Entre 15 000 et 25 000 obus sont tirés chaque jour dans l’est de l’Ukraine, mais Kiev n’est l’auteur que d’un tiers seulement de ces tirs. Le rapport de feu penche incomparablement en faveur de Moscou. Pourtant, ce 21 février, la courbe du front qui s’étend du nord au sud sur les oblasts de Kharkiv, Louhansk, Donetsk, Zaporijia et Kherson forme encore ce quart de lune caractéristique qu’on observe depuis octobre 2022. La guerre n’a pas perdu en intensité, mais le plus petit mètre carré coûte cher, avec prises de terrain limitées. Sans qu’on puisse se fier aux pertes annoncées par les deux camps, les informations du terrain témoignent du caractère meurtrier de cette phase de la guerre.
Le lent grignotage russe
Aux environs de Koupiansk (oblast de Kharkiv), les Russes ont pris Dvorichne et Hryanikivka. Plus au sud, non-loin de la ville de Kreminna (oblast de Louhansk), déjà contrôlée par les Russes, les Ukrainiens se retranchent dans Lyman et Chervonopopivka, deux localités soumises à un intense bombardement adverse. À soixante kilomètres de là, Bakhmout, le « hachoir à viande », est coiffée par les Russes, qui bombardent tous les villages alentours où s’accrochent les forces ukrainiennes. C’est l’un des points les plus chauds de la ligne du front. Les Ukrainiens y ont engagé quelques contre-offensives à succès ces derniers jours, afin de dégager les voies d’accès à la ville et ne pas offrir une victoire symbolique au président Poutine pour l’anniversaire de l’invasion. En cas de prise de Bakhmout, l’armée russe et ses supplétifs auraient accès à une large zone difficilement défendable par les Ukrainiens.
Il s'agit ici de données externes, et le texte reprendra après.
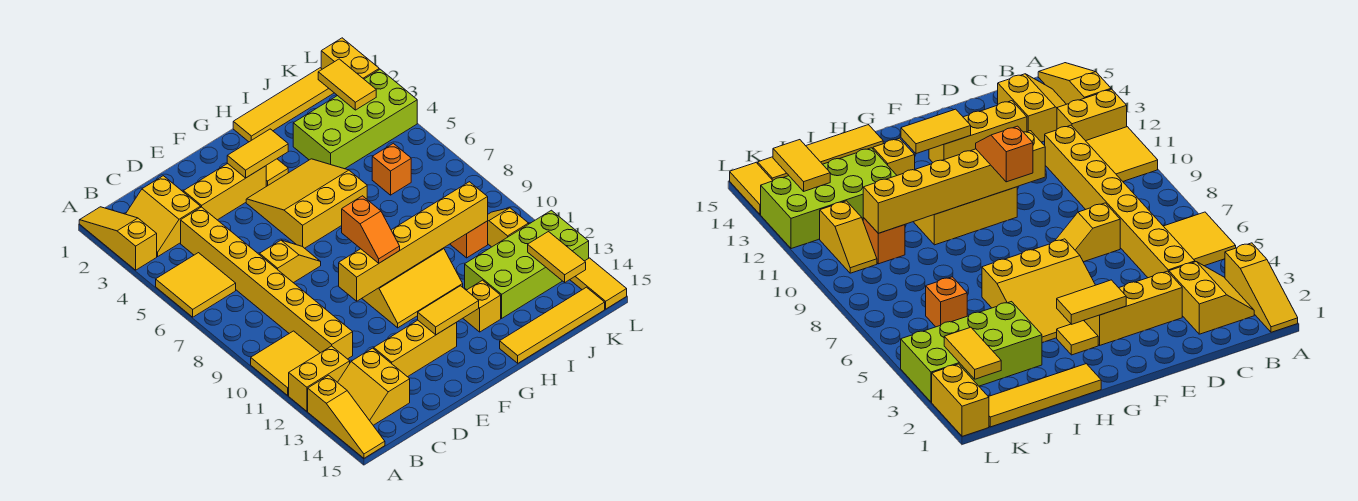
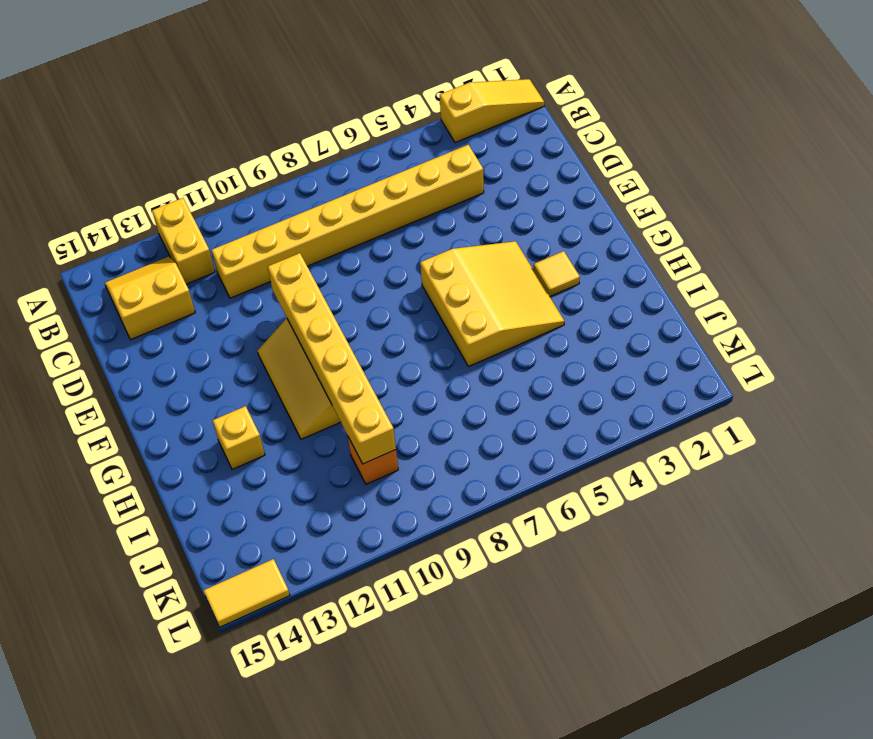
none -> yellow 2x2 tile [156,253,236,317]
none -> yellow 2x2 tile [251,331,320,396]
none -> yellow 1x3 slope [308,375,385,458]
none -> yellow 2x2 slope [126,176,201,257]

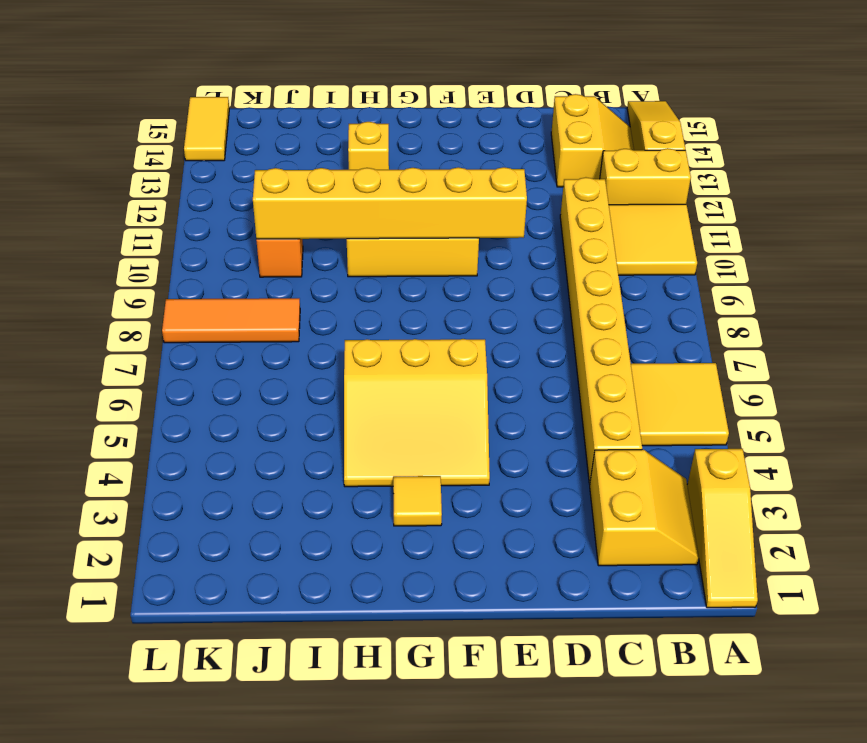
orange 1x3 tile [162,298,300,343] -> none
none -> yellow 1x3 brick [183,163,266,220]
none -> yellow 1x2 slope [260,240,321,283]
none -> yellow 1x3 brick [374,320,457,377]
none -> yellow 1x4 tile [233,68,334,142]

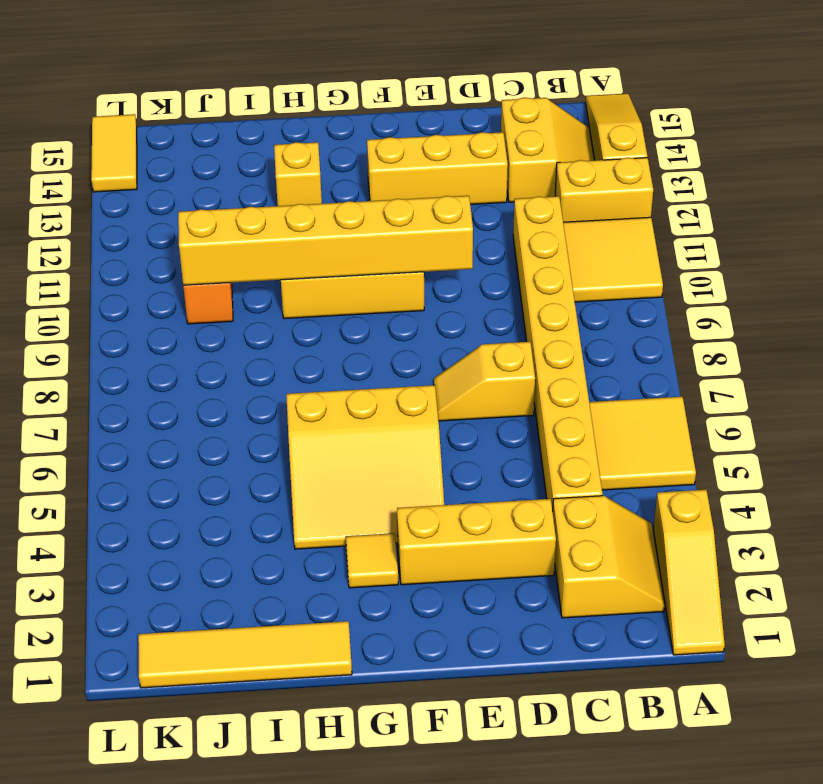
none -> yellow 1x4 tile [500,287,605,363]
none -> lime 2x4 brick [293,69,417,169]
none -> lime 2x4 brick [465,210,589,318]
none -> orange 1x1 brick [372,143,411,195]

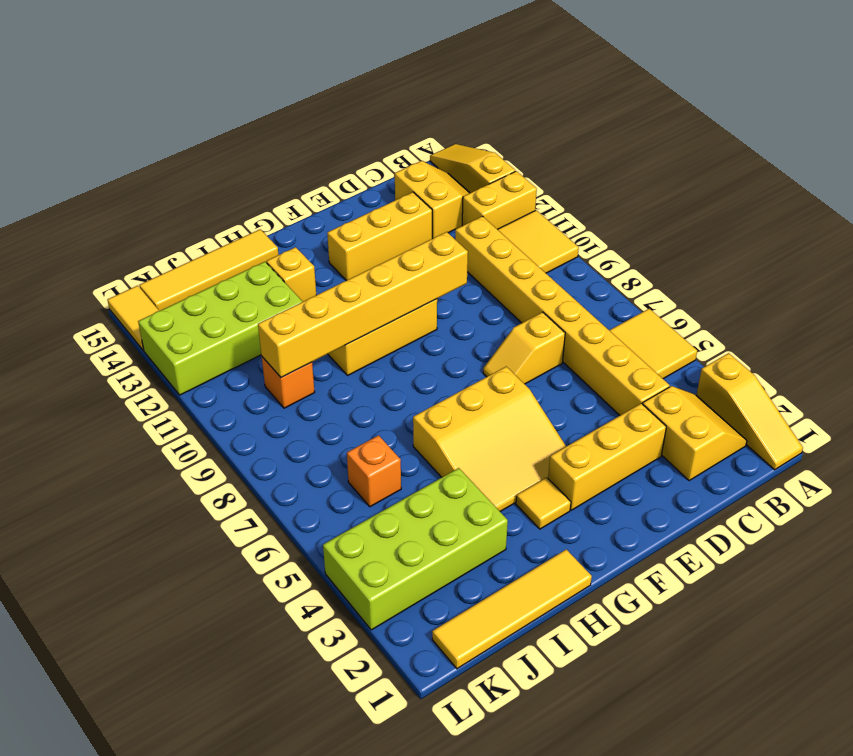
none -> yellow 1x2 slope [488,208,529,247]
none -> yellow 1x2 brick [321,38,379,79]
none -> yellow 1x2 tile [227,129,288,178]
none -> yellow 1x2 tile [418,286,479,335]

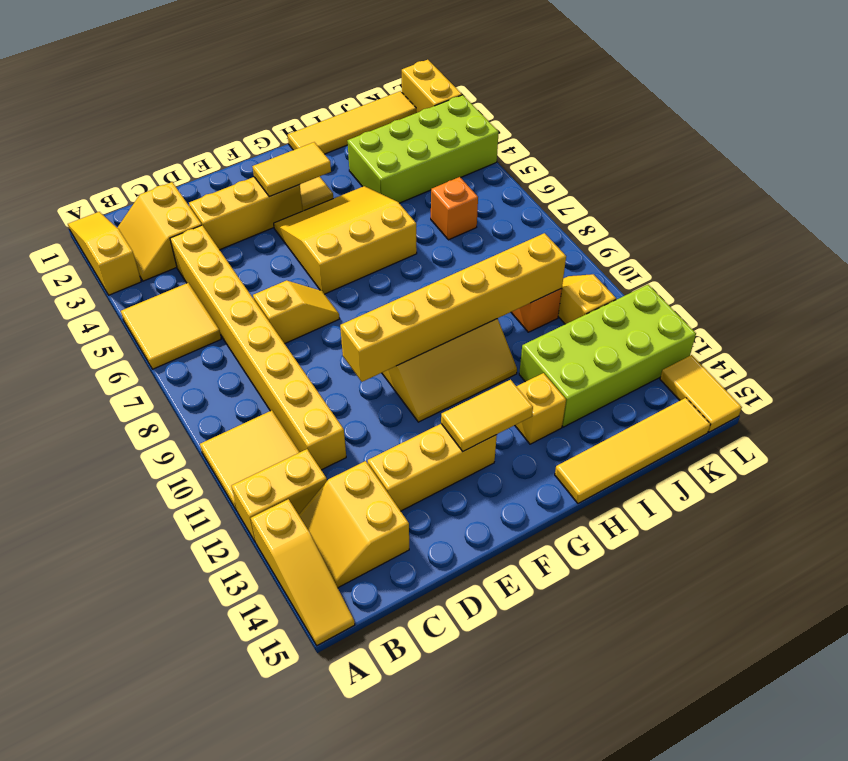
none -> yellow 1x2 tile [318,59,376,110]
none -> yellow 1x2 tile [528,232,586,282]
none -> orange 1x2 slope [342,196,400,263]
Dans le secteur de Donetsk, le front s’est très légèrement déplacé à l’ouest de la ville, en faveur des Russes. Ce grignotage met en jeu les localités de Avdivka, Krasnohorivka, et de Marink. Plus loin, la situation est explosive à Vouhledar, au sud-ouest de Donetsk, où la tentative de percée des Russes patine depuis plusieurs jours, aux prix de nombreuses pertes. La ligne des combats se poursuit vers l’ouest jusqu’au Dniepr, au sud-est de la ville de Zaporijia, et suit le cours du fleuve jusqu’à la mer Noire. Notons que la ville de Kherson abandonnée aux forces ukrainiennes mi-novembre, est régulièrement bombardée depuis.
Une guerre d’usure ?
La dénomination de « guerre d’usure » a souvent été employée depuis la stabilisation du front à l’est. Si le terme est pertinent, il est difficile de déterminer à qui profite le plus le temps. Vladimir Poutine affiche clairement sa confiance dans le temps long, l’immensité de la Russie permettant d’avoir confiance en sa profondeur stratégique, en ressources et en hommes.
Jouer la montre, c’est aussi miser sur le désintérêt progressif de la communauté internationale, voire sur la détermination de nouveaux alliés à s’émanciper de la médiation occidentale. La position de la Chine, qui propose un plan de paix à Poutine, est en cela à suivre de près. Pour les Ukrainiens, le temps n’est un ami que s’il pousse progressivement l’OTAN à s’engager plus avant dans son soutien militaire et diplomatique. À l’heure actuelle, Kiev semble réserver ses forces vives et ses meilleures troupes pour résister à l’offensive russe à venir, mais multiplie ses appels à l’aide, pour obtenir des munitions et des armes lourdes.